- Singapore’s National Hydrogen Strategy appears to be meticulously conceived and well- situated within Singapore’s decarbonisation plans. Policy support will make hydrogen- related projects more bankable. However, financiers will still need to sort the wheat from the chaff.
- “Low-carbon” or “clean” hydrogen definitions may not align with a credible net-zero pathway if fossil fuels are still being used to produce them, and projects relying on them face high risk of not meeting expected decarbonisation outcomes. Financiers should require reputable certificates of origin and ensure they are internationally recognised, stringent, and comprehensive.
- Using hydrogen for power generation in Singapore may not make economic sense and takes away capital that could have been used to develop and scale up lower-cost, lower-risk decarbonisation solutions that align with net-zero. Hydrogen should be used for sectors that have no better substitutes in terms of cost and efficiency (e.g. oil refinery, shipping).

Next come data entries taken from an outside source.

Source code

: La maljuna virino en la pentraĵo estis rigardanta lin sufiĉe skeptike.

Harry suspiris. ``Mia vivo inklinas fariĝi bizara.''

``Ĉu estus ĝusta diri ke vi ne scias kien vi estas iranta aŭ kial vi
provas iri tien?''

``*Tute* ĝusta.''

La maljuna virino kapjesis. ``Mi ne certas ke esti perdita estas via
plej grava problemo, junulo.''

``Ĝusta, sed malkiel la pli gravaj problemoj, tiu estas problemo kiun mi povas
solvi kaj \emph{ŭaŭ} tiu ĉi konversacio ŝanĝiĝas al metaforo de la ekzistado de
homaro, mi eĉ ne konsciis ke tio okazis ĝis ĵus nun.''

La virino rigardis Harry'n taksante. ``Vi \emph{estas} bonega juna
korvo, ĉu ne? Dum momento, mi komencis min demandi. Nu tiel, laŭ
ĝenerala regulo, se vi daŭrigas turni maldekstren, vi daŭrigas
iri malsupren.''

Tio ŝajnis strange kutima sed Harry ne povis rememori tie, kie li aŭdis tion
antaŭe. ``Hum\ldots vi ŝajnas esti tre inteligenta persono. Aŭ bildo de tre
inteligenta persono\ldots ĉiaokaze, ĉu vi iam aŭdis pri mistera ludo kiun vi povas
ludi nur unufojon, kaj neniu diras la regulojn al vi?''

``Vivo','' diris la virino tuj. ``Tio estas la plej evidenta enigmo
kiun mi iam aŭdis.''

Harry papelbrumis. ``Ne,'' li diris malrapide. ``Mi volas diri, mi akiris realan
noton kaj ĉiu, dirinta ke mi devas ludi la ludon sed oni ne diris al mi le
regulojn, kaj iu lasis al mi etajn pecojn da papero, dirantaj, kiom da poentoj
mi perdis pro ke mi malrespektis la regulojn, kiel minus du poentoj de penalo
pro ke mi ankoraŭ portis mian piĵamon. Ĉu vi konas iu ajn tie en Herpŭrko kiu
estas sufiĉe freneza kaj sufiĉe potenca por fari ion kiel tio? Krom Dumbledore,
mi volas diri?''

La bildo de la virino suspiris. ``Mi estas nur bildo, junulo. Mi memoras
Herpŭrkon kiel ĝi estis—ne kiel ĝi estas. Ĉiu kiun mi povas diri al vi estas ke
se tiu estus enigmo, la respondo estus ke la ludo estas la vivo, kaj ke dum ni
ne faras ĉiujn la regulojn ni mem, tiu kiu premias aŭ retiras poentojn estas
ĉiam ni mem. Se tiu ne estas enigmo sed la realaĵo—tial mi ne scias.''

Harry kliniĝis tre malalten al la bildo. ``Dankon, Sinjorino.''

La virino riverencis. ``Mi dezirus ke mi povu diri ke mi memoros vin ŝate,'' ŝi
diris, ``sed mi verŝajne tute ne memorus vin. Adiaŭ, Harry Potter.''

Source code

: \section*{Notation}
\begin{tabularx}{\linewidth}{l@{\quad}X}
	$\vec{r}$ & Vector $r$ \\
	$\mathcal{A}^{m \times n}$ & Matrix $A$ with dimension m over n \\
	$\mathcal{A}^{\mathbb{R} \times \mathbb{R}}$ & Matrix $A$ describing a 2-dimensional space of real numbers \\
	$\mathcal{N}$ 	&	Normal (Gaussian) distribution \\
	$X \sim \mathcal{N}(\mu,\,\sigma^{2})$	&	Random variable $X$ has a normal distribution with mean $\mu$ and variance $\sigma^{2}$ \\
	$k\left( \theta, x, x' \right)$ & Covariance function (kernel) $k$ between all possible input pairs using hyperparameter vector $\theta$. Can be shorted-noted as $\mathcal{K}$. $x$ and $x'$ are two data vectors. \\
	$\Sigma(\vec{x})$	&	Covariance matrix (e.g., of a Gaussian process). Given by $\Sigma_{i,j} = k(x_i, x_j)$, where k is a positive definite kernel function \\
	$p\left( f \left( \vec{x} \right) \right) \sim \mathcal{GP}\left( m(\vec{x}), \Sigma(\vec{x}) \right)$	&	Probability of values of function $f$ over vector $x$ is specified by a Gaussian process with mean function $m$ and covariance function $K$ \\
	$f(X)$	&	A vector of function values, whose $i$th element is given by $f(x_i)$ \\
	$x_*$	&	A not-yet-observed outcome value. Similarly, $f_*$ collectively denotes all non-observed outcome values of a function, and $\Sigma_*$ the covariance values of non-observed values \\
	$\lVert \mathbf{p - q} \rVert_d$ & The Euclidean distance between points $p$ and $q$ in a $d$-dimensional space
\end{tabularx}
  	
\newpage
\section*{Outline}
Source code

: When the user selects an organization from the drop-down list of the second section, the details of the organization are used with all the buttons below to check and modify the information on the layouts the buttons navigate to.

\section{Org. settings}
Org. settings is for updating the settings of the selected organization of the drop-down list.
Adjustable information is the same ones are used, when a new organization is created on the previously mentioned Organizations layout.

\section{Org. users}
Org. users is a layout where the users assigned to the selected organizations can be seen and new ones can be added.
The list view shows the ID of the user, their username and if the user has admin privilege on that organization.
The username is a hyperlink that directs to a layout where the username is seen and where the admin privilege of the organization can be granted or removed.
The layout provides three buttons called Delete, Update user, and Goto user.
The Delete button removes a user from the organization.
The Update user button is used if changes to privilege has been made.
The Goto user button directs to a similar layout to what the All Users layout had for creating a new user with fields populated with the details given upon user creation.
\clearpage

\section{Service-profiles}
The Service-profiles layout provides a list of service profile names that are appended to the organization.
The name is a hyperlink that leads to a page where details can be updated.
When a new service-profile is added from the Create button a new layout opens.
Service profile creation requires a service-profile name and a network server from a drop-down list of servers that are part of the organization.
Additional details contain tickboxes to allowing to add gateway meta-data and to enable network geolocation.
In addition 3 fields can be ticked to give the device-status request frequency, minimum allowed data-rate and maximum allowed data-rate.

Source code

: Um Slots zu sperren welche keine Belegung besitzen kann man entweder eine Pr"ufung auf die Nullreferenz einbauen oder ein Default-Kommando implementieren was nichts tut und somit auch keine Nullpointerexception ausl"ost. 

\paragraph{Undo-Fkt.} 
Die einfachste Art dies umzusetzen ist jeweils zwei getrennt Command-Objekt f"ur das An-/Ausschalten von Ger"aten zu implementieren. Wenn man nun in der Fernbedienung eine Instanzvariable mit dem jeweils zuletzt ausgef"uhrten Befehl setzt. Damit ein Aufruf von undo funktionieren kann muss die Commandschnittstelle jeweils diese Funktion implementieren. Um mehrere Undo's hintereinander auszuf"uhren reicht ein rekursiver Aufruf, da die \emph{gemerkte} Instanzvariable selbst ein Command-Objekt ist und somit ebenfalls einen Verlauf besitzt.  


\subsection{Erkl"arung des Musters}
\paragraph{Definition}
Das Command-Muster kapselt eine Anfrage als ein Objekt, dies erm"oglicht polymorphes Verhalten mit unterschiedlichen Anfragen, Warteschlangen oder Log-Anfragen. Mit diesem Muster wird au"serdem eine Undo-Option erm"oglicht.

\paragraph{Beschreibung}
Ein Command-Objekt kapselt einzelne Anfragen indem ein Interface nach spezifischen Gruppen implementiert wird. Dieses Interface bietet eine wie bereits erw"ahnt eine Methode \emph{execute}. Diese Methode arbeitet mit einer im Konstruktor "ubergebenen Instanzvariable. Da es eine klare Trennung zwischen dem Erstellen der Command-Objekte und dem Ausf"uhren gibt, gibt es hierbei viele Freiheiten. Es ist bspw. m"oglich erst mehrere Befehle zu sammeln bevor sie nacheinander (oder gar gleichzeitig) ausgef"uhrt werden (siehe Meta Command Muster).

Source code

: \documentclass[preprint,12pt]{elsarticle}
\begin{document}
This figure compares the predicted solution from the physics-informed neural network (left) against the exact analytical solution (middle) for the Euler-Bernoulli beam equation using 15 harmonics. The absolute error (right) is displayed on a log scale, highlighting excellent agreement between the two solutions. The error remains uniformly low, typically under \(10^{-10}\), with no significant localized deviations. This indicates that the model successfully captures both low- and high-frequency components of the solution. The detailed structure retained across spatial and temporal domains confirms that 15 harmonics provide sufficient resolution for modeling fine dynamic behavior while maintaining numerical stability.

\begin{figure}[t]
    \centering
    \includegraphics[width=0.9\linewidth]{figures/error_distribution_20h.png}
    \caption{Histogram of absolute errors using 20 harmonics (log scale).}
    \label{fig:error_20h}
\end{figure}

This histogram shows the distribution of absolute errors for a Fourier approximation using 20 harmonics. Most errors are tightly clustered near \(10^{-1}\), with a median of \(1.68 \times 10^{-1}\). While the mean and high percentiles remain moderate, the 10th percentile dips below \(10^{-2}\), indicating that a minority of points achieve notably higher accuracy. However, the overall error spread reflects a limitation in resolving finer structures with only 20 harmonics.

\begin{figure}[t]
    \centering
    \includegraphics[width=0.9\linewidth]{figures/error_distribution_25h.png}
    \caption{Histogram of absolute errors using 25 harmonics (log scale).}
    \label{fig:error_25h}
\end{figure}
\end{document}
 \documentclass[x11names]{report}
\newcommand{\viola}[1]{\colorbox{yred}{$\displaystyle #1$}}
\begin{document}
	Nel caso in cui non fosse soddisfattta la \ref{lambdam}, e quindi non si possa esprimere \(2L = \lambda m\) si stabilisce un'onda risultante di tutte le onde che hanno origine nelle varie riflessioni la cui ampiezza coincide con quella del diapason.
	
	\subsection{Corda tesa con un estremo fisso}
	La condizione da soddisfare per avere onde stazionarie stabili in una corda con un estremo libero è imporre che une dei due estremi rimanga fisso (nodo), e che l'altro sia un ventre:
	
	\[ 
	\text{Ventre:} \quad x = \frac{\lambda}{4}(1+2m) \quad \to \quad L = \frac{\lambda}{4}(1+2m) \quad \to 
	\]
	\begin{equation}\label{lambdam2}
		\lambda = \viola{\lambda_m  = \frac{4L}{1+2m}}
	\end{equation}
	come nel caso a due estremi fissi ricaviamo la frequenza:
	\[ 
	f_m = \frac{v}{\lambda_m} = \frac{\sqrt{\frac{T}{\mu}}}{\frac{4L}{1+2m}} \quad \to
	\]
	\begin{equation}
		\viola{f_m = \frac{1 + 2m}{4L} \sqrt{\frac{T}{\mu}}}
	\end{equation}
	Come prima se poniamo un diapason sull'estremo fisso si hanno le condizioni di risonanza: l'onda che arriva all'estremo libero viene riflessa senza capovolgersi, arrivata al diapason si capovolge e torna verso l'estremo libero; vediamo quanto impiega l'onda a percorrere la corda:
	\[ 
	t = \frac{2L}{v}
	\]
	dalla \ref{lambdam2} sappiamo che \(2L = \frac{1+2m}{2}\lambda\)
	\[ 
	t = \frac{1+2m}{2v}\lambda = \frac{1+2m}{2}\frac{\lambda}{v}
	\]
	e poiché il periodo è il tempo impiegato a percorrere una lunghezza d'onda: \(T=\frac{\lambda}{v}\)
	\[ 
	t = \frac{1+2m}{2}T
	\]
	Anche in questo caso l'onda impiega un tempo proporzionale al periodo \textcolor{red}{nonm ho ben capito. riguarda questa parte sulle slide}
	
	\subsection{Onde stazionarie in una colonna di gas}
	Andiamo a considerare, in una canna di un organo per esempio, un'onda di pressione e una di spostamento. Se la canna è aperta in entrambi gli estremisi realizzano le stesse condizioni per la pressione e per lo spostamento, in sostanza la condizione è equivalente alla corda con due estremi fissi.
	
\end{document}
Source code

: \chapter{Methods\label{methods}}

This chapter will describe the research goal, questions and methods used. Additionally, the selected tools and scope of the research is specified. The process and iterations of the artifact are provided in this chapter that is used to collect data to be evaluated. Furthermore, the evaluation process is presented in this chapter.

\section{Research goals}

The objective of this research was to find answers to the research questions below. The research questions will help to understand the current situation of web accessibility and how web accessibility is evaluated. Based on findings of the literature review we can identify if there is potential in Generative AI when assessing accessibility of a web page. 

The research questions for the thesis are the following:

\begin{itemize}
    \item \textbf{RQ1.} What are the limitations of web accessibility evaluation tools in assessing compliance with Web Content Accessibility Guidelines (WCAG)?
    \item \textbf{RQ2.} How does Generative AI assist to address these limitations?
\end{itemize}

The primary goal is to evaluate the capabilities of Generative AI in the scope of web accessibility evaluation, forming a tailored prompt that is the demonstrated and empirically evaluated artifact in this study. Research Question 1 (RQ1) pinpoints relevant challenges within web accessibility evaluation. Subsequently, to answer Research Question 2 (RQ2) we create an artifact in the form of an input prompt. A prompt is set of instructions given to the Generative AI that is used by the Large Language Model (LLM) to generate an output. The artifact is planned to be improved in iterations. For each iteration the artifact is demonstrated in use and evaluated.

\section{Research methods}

- While hydrogen is certain to have a role to play in Singapore’s sustainable future, informed scientific and technical knowledge has demonstrated that it is not a panacea to address the climate challenge and is best coupled with other approaches. Capital should be prudently directed to hydrogen projects that have low financing risks and are aligned with a credible net-zero pathway.
- Financiers can reduce financing risks by structuring additional protective covenants for projects with new or unproven technologies, or rely on experts with technical knowledge and an understanding of economics to aid in the due diligence on these projects.